YOUR TASKS:
[A] Quote the Space Syntax Lab seminar page word for word, from "Space Syntax Lab Seminars" up to and including "Bartlett's internationally renowned Space Syntax Laboratory.".
[B] Write what comes next in the Space Syntax Lab seminar page, starting right after its final sentence.

TEXT UNDER STUDY:
____________

Space Syntax Lab Seminars 2025-26
This academic seminar series features researchers sharing their findings, discussing their ideas and showing work in progress from The Bartlett's internationally renowned Space Syntax Laboratory.
All events in this series will be held on Zoom. Check the schedule for dates and registration links.
About the series
The Bartlett School of Architecture's Space Syntax Lab Seminar series brings together researchers and students to share their work at the intersection of architecture, urban space and society with a particular focus on space syntax theory and methods. It is hosted by The Bartlett’s internationally renowned Space Syntax Laboratory.
The series features a mixture of invited international speakers, UCL researchers and PhD students providing diverse viewpoints on how we understand, analyse and design both buildings and cities.
Schedule
Concealing Reproductive Tasks: An Inequality Genotype in Middle-Income Housing in Mexico
Social behaviour is reflected in spatial configurations. Traditionally, reproductive work and caregiving tasks have been gendered, with women often bearing a disproportionate share and these responsibilities frequently going unnoticed. With the rise of middle-income housing in Mexico, an important question arises: how do these housing layouts support, or hinder, equitable sharing of reproductive and care tasks, particularly in kitchens and laundry areas?
To investigate this, the paper focuses on five Mexican cities known for significant middle-income housing production (Guadalajara, Mexico City, Monterrey, Querétaro and Toluca) and selects 25 case studies, consisting of five model homes from each city. Applying space syntax and the justified plan graphs, the paper analyses these homes both mathematically and graphically to map spatial inequalities. The findings reveal that laundry areas are poorly integrated, similar to bathrooms, whereas public and private spaces meet in the kitchen, which may enable more equitable domestic interactions and a fairer distribution of household responsibilities.
Speakers
Dr Lucía Elizondo Jiménez is a Professor at the Tecnológico de Monterrey, where she has taught since 2002. She holds a PhD in Humanistic Studies and a degree in Architecture from the Tecnológico de Monterrey, as well as a Master’s in Design Studies from Harvard University’s Graduate School of Design. She is a member of the Sustainable Territorial Development Research Group, and her research focuses on housing appropriation and self-production. Her work has been presented at academic forums in Mexico and abroad and published in international journals. She serves on the boards of Cómo Vamos NL and the Sustainable Development Commission of Consejo Nuevo León, and she received the National Housing Award for Research from Mexico’s Secretariat of Territorial and Urban Development (SEDATU).

____________

THE DATA:
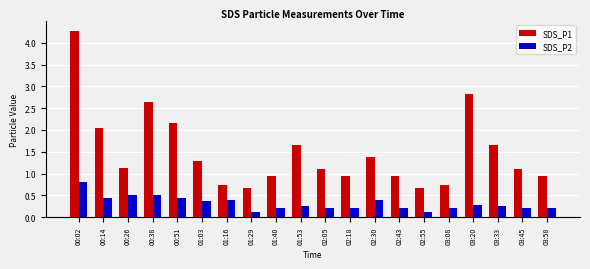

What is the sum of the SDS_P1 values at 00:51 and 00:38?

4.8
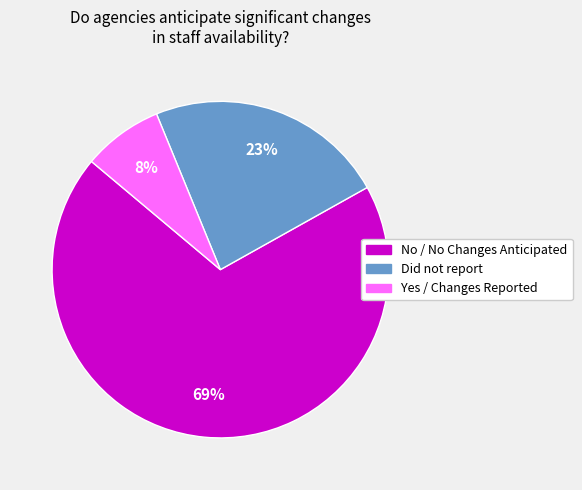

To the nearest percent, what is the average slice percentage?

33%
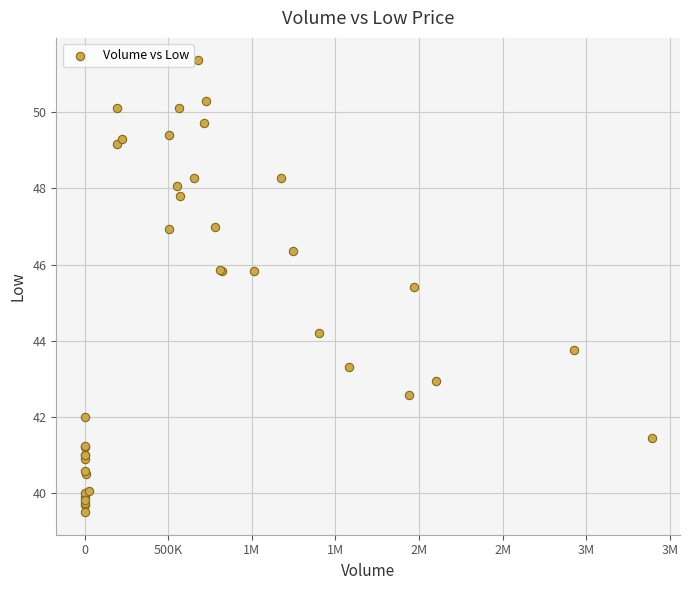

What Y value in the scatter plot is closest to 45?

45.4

____________

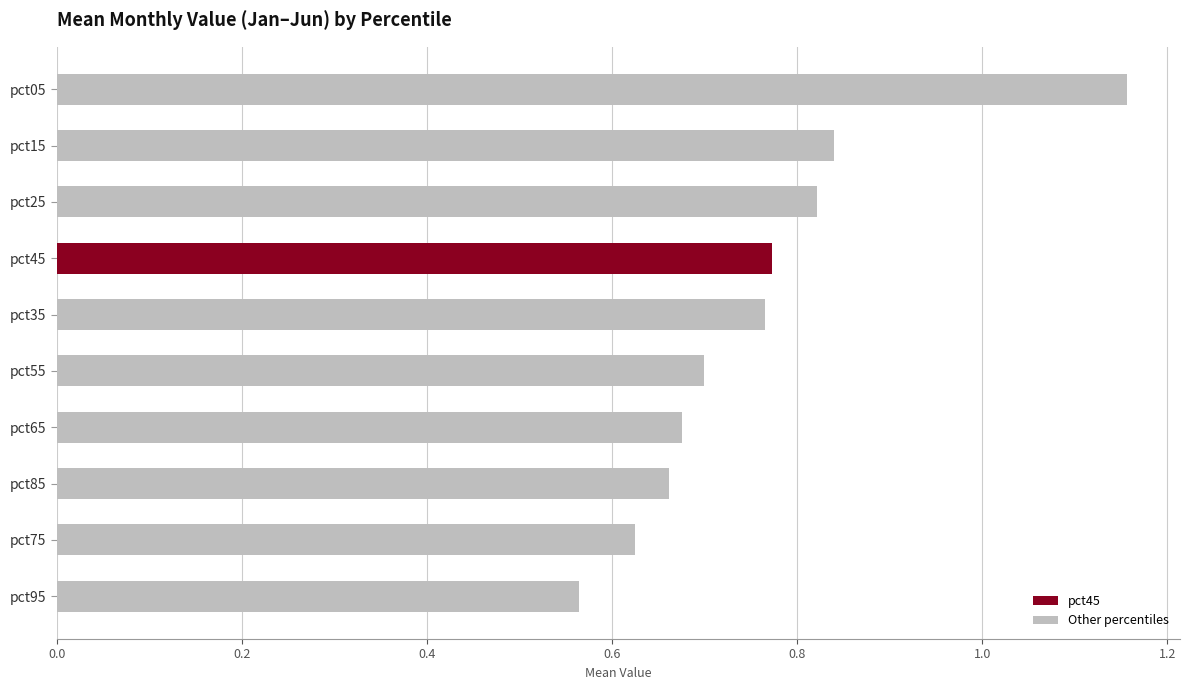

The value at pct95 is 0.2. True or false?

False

____________

ANSWERS IN ORDER:
[A]
Space Syntax Lab Seminars 2025-26
This academic seminar series features researchers sharing their findings, discussing their ideas and showing work in progress from The Bartlett's internationally renowned Space Syntax Laboratory.

[B]
Dr Ruben Garnica-Monroy is an Associate Professor at the School of Architecture, Art and Design of the Tecnológico de Monterrey. He holds a PhD in Urban and Environmental Studies from El Colegio de México and an MSc in the Built Environment: Advanced Architectural Studies from University College London (1997). He studies urban form and how it affects inhabitants in aspects such as mobility, land-use patterns and health. His approach is characterised by mixed methodologies, including modelling and analysis using space syntax. He has received funding from national and international institutions: the IBM Faculty Award from IBM's Global University Programs (2015); the Newton Mobility Fund from the British Academy (2015); CONACYT – Convocatoria 2015 Problemas Nacionales (2017–2020); the CITRIS Seed Fund Program (UC Berkeley) – Tecnológico de Monterrey (2019); the Border 2020 Program (US EPA), in coordination with the North American Development Bank (2020–2021); and the Ruta Azul Challenge by Tecnológico de Monterrey (2024).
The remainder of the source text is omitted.